Work culture – what makes it valuable in a workplace
Whether it is leadership skill discussions or organizational behavior talks, we have always been faced with numerous views on “work culture”. What is it? How does it affect the working of a company or team?
Culture can be best described as the character and personality of your organization. A culture comprises certain beliefs, values, interactions, traditions, behaviors, and attitudes which makes the firm unique in itself.
- To have a positive workplace/work culture, you must take the time to make a careful and accurate definition of your workplace as it can yield a very positive result and real impact on your bottom line.
- If you have the clarity of who you are and what you want as an organization, you can easily attract and retain the right employees. That means the team who know what you want to them from the start, can accomplish it, feel accomplished, be productive and will have a long-term association with you. That forms a crucial aspect of your leadership skill asset base.
- Several common cultural factors have a positive influence on the health and happiness of the employees as well as an organization. They include a healthy balance between life and work, a sense of control, positive and respectful relationships with superiors, peers, and clients, adequate training, a sense of fun, a sense of fairness, and access to assistance when needed.
- If you need or wish to change your work culture, which apparently, is not an easy option for success requires takes the interest, information, commitment, and consistency. But, if you take a close look at the firms who succeed and those who don’t, you will see that a good culture is a vital part of their achievements. People who constantly work to improve their leadership skills are careful to focus on this particular aspect.
A peek at the relevance of workplace culture
- A workplace culture is important because it either strengthens or undermines your business, the objectives it is trying to achieve, and it is essential mainly because it pulls talent. Before joining an organization, a potential job applicant would evaluate your organization and its climate. Thus, a robust, positive, established and well-described culture attracts the right person and talent.
- A positive work culture would surely encourage commitment and retention.
- To create a work environment that boosts employee engagement and retention, we must develop a positive work culture.
- It also brings happiness and satisfaction to the firm as well as the employees as it improves performance.
- Organizations with stronger work cultures beat their competitors in business and are known to be more successful.
Our thoughts on what affects culture in the workplace
Well, almost everything does!
A workplace gets developed because of a multitude of factors playing respective roles. Following factors will shed more light:
- A workplace culture is influenced a lot by how its leaders communicate and interact with employees, their vision for the future, how they make decisions, the extent to which they are trusted, and the beliefs and perceptions they reinforce.
- An organization with specific policies and philosophies of its own such as employment policies like attendance, dress code, code of conduct, and scheduling and philosophies such as hiring, compensation, pay for performance, and internal transfer and promotion also make up for an influential workplace culture.
- Another important aspect would be how your firm is managed. Its system, procedure, structure, hierarchy, control, objective etc. A good manager and management empower its employees.
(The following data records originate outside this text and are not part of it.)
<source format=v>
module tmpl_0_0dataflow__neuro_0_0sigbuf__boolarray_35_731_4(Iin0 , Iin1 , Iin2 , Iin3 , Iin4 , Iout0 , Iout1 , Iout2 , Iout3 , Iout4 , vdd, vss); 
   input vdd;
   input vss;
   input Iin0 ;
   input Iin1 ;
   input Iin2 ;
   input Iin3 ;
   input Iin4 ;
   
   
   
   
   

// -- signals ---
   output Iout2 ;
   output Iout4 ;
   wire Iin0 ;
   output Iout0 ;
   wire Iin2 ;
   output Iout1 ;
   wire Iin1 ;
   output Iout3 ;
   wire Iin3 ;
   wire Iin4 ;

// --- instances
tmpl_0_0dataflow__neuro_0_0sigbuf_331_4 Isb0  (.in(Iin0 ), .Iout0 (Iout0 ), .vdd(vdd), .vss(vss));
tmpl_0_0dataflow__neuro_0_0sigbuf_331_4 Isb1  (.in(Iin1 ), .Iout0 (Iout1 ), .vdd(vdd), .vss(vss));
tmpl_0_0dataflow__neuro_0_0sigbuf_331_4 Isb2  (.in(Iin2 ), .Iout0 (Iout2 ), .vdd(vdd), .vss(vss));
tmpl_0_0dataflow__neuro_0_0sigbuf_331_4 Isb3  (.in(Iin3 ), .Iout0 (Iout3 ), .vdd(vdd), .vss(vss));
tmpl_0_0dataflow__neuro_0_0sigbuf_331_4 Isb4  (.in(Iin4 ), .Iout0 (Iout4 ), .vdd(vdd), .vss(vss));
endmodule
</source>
- Employees in an organization, their personalities, beliefs, values, diverse skills, experiences, and everyday behaviors, sort of interactions between employees whether collaborative or confrontational, supportive or non-supportive, social or task-oriented, etc. all form part of a work culture.
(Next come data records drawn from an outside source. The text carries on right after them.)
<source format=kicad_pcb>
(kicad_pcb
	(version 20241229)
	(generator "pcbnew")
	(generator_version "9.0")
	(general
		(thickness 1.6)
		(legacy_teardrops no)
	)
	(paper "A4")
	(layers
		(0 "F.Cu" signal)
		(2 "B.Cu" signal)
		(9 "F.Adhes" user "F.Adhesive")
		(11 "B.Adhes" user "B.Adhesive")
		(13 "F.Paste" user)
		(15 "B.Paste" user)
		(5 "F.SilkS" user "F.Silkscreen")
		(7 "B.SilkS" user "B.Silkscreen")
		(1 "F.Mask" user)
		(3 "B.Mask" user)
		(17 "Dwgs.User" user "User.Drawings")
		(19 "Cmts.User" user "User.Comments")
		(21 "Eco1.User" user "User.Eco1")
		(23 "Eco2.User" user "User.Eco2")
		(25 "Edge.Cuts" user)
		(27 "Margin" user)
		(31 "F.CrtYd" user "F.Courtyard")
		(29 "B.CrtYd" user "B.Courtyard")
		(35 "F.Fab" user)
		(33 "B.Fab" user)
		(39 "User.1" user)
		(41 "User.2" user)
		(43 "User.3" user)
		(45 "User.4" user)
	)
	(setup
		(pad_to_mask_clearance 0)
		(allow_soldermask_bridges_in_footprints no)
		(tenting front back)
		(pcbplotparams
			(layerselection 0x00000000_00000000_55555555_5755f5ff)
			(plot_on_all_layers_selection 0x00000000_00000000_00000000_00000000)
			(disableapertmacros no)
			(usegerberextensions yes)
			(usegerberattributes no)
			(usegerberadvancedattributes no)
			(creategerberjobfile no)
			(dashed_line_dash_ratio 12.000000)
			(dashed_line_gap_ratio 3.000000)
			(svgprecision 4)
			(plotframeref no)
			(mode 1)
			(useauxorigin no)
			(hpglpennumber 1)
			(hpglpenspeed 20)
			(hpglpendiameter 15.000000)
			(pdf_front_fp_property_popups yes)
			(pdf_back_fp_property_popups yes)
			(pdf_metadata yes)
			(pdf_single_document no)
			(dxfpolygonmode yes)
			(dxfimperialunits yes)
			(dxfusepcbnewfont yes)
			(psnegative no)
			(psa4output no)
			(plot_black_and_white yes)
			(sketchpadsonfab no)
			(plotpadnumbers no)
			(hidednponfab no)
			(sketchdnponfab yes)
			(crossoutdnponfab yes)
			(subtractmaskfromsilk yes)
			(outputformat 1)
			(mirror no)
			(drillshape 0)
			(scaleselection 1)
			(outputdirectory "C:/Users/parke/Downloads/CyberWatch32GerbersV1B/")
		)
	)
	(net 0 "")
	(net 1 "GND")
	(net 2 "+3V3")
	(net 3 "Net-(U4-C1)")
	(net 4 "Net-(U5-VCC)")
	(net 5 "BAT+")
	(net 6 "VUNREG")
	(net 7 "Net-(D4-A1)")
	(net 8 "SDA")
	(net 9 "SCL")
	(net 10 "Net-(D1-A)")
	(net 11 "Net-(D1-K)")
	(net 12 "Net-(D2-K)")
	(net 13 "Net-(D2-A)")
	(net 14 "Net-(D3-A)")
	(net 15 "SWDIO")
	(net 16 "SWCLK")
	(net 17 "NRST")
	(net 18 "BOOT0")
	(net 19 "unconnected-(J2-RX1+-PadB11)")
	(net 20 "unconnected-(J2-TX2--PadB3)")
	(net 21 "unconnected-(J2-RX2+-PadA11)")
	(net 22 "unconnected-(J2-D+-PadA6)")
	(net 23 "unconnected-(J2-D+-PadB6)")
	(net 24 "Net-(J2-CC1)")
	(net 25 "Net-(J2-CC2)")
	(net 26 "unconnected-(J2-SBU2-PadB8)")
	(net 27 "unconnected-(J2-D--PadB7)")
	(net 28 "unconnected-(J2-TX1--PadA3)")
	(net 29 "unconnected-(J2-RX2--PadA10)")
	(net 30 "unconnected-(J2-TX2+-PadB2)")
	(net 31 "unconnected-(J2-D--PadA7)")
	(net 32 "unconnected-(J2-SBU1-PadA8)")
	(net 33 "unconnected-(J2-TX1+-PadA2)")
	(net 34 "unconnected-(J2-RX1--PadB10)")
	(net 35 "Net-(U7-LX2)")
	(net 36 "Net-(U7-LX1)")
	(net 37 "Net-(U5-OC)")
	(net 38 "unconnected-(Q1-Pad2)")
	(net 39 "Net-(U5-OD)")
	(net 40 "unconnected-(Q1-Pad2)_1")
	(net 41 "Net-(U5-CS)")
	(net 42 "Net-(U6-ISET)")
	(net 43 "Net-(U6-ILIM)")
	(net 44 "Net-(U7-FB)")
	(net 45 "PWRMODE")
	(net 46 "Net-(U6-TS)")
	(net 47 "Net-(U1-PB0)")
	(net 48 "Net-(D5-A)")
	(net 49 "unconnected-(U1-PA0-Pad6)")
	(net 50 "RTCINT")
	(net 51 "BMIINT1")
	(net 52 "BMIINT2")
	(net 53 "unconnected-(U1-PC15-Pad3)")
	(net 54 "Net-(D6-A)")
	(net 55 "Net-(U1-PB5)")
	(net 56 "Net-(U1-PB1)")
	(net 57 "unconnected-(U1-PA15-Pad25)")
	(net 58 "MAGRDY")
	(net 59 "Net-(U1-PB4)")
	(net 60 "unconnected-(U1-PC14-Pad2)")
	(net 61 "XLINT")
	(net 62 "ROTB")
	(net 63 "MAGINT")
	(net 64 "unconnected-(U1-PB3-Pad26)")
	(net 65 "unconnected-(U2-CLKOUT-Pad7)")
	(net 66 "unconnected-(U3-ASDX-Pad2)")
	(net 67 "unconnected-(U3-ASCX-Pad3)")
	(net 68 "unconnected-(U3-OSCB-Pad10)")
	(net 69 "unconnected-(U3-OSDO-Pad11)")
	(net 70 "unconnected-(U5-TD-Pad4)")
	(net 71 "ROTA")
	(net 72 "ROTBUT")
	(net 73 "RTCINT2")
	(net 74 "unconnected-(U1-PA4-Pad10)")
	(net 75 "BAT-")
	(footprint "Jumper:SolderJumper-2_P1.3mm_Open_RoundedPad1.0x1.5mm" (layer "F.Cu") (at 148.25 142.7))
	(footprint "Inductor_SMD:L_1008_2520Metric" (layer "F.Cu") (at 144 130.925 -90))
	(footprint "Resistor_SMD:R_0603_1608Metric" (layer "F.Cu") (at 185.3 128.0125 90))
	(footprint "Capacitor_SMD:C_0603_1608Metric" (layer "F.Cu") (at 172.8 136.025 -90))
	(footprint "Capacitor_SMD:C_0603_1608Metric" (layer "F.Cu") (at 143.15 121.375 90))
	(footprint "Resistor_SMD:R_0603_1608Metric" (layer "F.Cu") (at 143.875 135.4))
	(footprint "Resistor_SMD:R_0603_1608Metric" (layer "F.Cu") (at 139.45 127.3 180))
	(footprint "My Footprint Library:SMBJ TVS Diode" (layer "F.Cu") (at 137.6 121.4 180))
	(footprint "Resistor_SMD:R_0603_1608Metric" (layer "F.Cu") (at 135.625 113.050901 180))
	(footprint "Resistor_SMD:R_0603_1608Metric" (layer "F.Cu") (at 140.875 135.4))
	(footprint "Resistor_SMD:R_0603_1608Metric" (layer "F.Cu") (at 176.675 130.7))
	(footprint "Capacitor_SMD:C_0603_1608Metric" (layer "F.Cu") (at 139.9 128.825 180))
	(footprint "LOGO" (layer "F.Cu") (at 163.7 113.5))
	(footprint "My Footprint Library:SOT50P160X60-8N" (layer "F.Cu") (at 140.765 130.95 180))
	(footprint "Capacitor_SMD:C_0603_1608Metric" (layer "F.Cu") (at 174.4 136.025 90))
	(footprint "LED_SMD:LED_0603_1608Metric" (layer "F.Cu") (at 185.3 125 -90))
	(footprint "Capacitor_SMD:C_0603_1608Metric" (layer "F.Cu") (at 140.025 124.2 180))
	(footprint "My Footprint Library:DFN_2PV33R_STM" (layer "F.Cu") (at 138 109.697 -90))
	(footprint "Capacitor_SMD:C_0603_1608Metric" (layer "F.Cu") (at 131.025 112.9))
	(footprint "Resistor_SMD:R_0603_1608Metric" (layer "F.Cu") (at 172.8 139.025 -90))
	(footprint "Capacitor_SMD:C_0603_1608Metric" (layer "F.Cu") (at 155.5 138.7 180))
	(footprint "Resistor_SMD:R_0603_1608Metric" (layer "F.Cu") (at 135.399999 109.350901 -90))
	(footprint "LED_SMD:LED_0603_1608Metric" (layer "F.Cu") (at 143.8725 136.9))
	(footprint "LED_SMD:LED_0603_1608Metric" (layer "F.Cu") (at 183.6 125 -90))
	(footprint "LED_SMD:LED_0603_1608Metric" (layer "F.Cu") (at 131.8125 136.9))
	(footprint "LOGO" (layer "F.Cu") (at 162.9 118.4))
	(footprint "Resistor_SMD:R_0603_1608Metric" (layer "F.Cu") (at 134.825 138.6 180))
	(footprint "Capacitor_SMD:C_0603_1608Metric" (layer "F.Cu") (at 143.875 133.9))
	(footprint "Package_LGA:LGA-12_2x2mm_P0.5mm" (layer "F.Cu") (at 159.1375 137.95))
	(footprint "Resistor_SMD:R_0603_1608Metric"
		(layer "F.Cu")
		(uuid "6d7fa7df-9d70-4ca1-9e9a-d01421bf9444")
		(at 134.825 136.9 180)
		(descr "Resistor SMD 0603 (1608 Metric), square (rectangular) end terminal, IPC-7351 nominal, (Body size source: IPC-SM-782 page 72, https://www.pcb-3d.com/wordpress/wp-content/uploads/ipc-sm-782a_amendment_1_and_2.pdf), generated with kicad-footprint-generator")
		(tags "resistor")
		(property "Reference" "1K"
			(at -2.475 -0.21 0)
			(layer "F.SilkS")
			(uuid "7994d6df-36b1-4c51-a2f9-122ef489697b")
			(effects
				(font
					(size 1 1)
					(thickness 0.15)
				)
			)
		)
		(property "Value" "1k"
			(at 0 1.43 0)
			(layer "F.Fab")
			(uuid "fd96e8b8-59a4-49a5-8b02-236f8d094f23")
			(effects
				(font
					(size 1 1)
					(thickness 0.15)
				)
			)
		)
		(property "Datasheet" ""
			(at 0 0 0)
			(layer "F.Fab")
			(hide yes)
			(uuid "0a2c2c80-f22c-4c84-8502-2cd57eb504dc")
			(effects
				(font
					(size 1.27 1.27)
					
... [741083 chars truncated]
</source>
- Communications and the manner in which it happens in your workplace the quality, nature, and number of interaction between leaders and employees and managers; the extent of transparency in sharing information and making decisions also forms an integral part of a work culture.
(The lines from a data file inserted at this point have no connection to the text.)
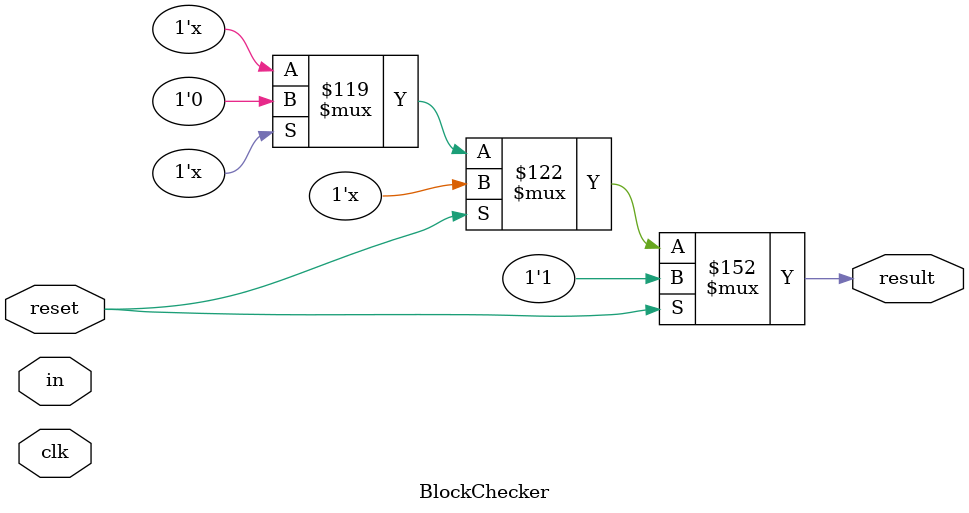
<source format=v>
`timescale 1ns / 1ps
`define s0  16'b0000000000000001 //空串或者新读到一个串
`define s1  16'b0000000000000010
`define s2  16'b0000000000000100
`define s3  16'b0000000000001000
`define s4  16'b0000000000010000
`define s5  16'b0000000000100000 //begin
`define s6  16'b0000000001000000 //begin + space
`define s7  16'b0000000010000000
`define s8  16'b0000000100000000
`define s9  16'b0000001000000000  //end
`define s10 16'b0000010000000000 //end + space
`define s11 16'b0000100000000000 // false
`define s12 16'b0001000000000000 // else
`define s13 16'b0010000000000000 // begin + else
`define s14 16'b0100000000000000 // end + else
module BlockChecker(
    input clk,
    input reset,
    input [7:0] in,
    output reg result
    );
    reg [15:0] state;
    reg [15:0] next_state;
    reg last_result;
    reg [15:0] begin_cnt = 0;
    reg overFlag = 1'b0;

    always @(posedge clk) begin
        state <= next_state;
    end

    always @(state, in) begin
        case(state)
            `s0:next_state = (in == "b" || in == "B") ? `s1 : (in == "e" || in == "E") ? `s7 : (in == " ") ? `s0 : `s12;
            `s1:next_state = (in == "e" || in == "E") ? `s2 : (in == " ") ? `s0 : `s12;
            `s2:next_state = (in == "g" || in == "G") ? `s3 : (in == " ") ? `s0 : `s12;
            `s3:next_state = (in == "i" || in == "I") ? `s4 : (in == " ") ? `s0 : `s12;
            `s4:next_state = (in == "n" || in == "N") ? `s5 : (in == " ") ? `s0 : `s12;
            `s5:next_state = (in == " ") ? `s6 :`s13;   
            `s6:next_state = (in == "b" || in == "B") ? `s1 : (in == "e" || in == "E") ? `s7 : (in == " ") ? `s6 : `s12;
            `s7:next_state = (in == "n" || in == "N") ? `s8 : (in == " ") ? `s0 : `s12;
            `s8:next_state = (in == "d" || in == "D") ? `s9 : (in == " ") ? `s0 : `s12;
            `s9:next_state = (in == " ") ? `s10 :`s14;
            `s10:next_state = (in == "b" || in == "B") ? `s1 : (in == "e" || in == "E") ? `s7 : (in == " ") ? `s10 : `s12;
            `s11:next_state = `s11; // seem to be useless
            `s12:next_state = (in == " ") ? `s0 : `s12;
            `s13:next_state = (in == " ") ? `s0 : `s12;
            `s14:next_state = (in == " ") ? `s0 : `s12;
            default: next_state = `s0;
        endcase
    end

    always @(reset,state,in) begin
        if(reset == 1'b1) begin
            state = `s0;
            result = 1'b1;
            begin_cnt = 16'b0;
            overFlag = 1'b0;
            last_result = 1'b1;
        end
        else if(overFlag == 1'b1) begin
            result = 1'b0;
        end
        else begin
            case(state)
                `s5: begin
                    last_result = (next_state == `s13) ? last_result : result;
                    result = 1'b0;
                end
                `s6: begin
                    result = 1'b0;
                    begin_cnt = (in == " ") ? begin_cnt : begin_cnt + 16'b1;
                end
                `s9:begin
                    last_result = (next_state == `s14) ? last_result : result;
                    result = (begin_cnt == 16'b1) ? 1'b1 : 1'b0;
                end
                `s10:begin
                    overFlag = (begin_cnt == 16'b0) ? 1'b1 : 1'b0;
                    begin_cnt = (in == " ") ? begin_cnt : (begin_cnt == 16'b0 || begin_cnt == 16'b1) ? 16'b0 : (begin_cnt - 16'b1); 
                    result = result;
                end
                `s11:begin
                    result = 1'b0;
                end
                `s13:begin
                    result = last_result;
                end
                `s14:begin
                    result = last_result;
                end
                default: result = result;
            endcase
        end
    end


endmodule

</source>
- Interiors in an organization also include in the work culture. For example, the objects, artifacts, and other physical signs in your workplace; what people place on their desks, what the firm hangs on its walls, how it assigns space and offices, what those offices look like (color, furniture, etc.), and how the common areas are used.
Practices such as recruitment, selection, onboarding, payment, rewards and recognition, training and development, promotion, performance management, wellness, work/life balance etc., as well as workplace traditions are equally crucial to building a positive workplace culture.